You might have a couple of short‑stay rentals, a cleaning or maintenance contract, a small shop or supermarket, a renovation project, or something similar.

Each of these is a project with its own tasks, money, people, and deadlines.

Multi project management is what you’re already doing, just maybe not in a structured way yet. This guide shows how to get intentional about it, so you can run multiple local businesses or projects without relying on memory, panic, and late‑night WhatsApp calls.

What is multi project management?

Multi project management is the practice of coordinating several projects at the same time, all sharing some combination of people (you, your staff, your contractors), budget, tools and equipment, attention and decision-making.

Unlike managing a single project, multi project management is about balancing trade‑offs between projects, preventing one project’s delay from disrupting everything else, allocating limited resources so nothing critical is starved.

For expats and small owners, those projects often look like:

  • Different branches or sites (e.g., three stores, five rentals)
  • Different lines of business (cleaning + hospitality + consulting)
  • Different client projects (multiple construction jobs or agency retainers)

What you need right now is a clear way to see, prioritize, and control everything in motion.

multi project management definition

The hidden cost of poor multi project management

When you manage multiple projects reactively:

  • One delay triggers a domino effect into other work.
  • You constantly firefight the loudest problem instead of the most important.
  • Staff feel like they’re always behind and never finishing anything properly.

You might recognize running from property to property on turnover days, swapping crews between sites mid‑day, patching over quality issues, forgetting key errands (like “buy paint” or “fix fridge”) until guests arrive.

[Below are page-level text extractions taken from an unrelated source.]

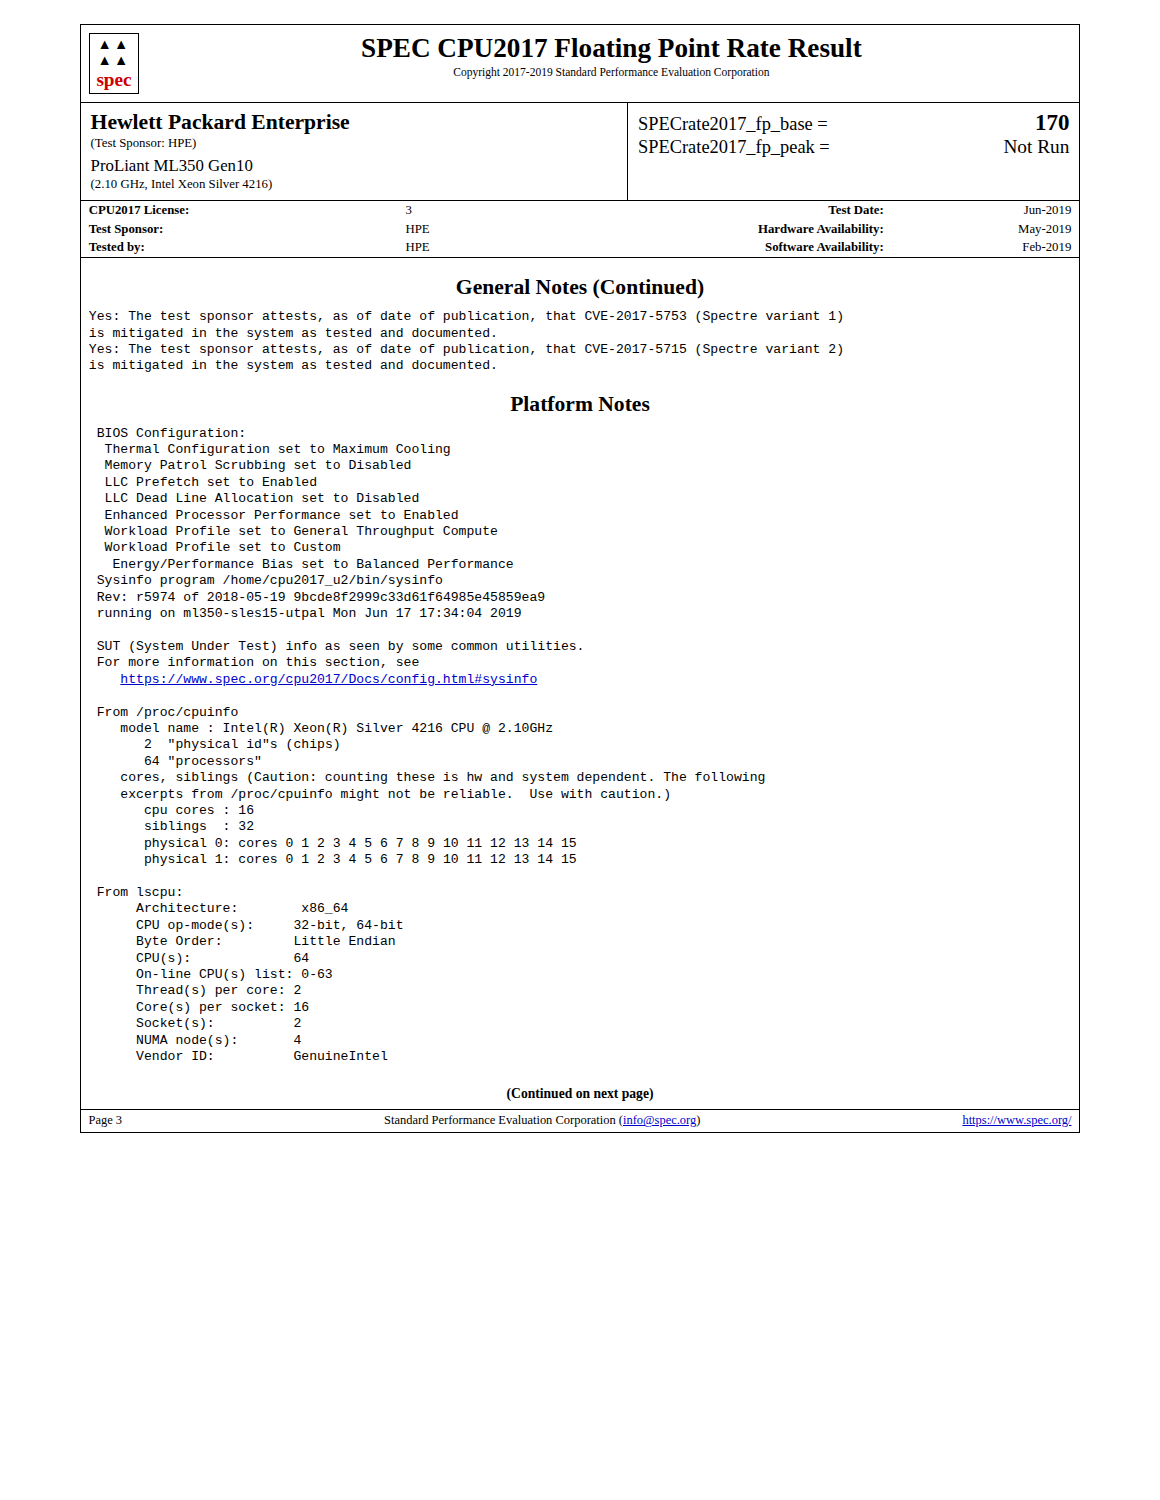▲▲
▲▲
spec
SPEC CPU2017 Floating Point Rate Result
Copyright 2017-2019 Standard Performance Evaluation Corporation
Hewlett Packard Enterprise
(Test Sponsor: HPE)
ProLiant ML350 Gen10
(2.10 GHz, Intel Xeon Silver 4216)
SPECrate2017_fp_base = 170
SPECrate2017_fp_peak = Not Run
| CPU2017 License: | 3 | Test Date: | Jun-2019 |
| Test Sponsor: | HPE | Hardware Availability: | May-2019 |
| Tested by: | HPE | Software Availability: | Feb-2019 |
General Notes (Continued)
Yes: The test sponsor attests, as of date of publication, that CVE-2017-5753 (Spectre variant 1)
is mitigated in the system as tested and documented.
Yes: The test sponsor attests, as of date of publication, that CVE-2017-5715 (Spectre variant 2)
is mitigated in the system as tested and documented.
Platform Notes
 BIOS Configuration:
  Thermal Configuration set to Maximum Cooling
  Memory Patrol Scrubbing set to Disabled
  LLC Prefetch set to Enabled
  LLC Dead Line Allocation set to Disabled
  Enhanced Processor Performance set to Enabled
  Workload Profile set to General Throughput Compute
  Workload Profile set to Custom
   Energy/Performance Bias set to Balanced Performance
 Sysinfo program /home/cpu2017_u2/bin/sysinfo
 Rev: r5974 of 2018-05-19 9bcde8f2999c33d61f64985e45859ea9
 running on ml350-sles15-utpal Mon Jun 17 17:34:04 2019

 SUT (System Under Test) info as seen by some common utilities.
 For more information on this section, see
    https://www.spec.org/cpu2017/Docs/config.html#sysinfo

 From /proc/cpuinfo
    model name : Intel(R) Xeon(R) Silver 4216 CPU @ 2.10GHz
       2  "physical id"s (chips)
       64 "processors"
    cores, siblings (Caution: counting these is hw and system dependent. The following
    excerpts from /proc/cpuinfo might not be reliable.  Use with caution.)
       cpu cores : 16
       siblings  : 32
       physical 0: cores 0 1 2 3 4 5 6 7 8 9 10 11 12 13 14 15
       physical 1: cores 0 1 2 3 4 5 6 7 8 9 10 11 12 13 14 15

 From lscpu:
      Architecture:        x86_64
      CPU op-mode(s):     32-bit, 64-bit
      Byte Order:         Little Endian
      CPU(s):             64
      On-line CPU(s) list: 0-63
      Thread(s) per core: 2
      Core(s) per socket: 16
      Socket(s):          2
      NUMA node(s):       4
      Vendor ID:          GenuineIntel
(Continued on next page)
Page 3 Standard Performance Evaluation Corporation (info@spec.org) https://www.spec.org/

Good multi project management doesn’t remove complexity, but it gives you a way to see and control it.

bottlenecks multiply stress across project

Key challenges in multi project management (for local operations)

Bottlenecks and resource overload

When the same people or tools are needed everywhere:

  • One person becomes the bottleneck for the projects.
  • Equipment (a van, a mixer, special tools) is never where it should be.
  • Everyone feels busy but nothing finishes.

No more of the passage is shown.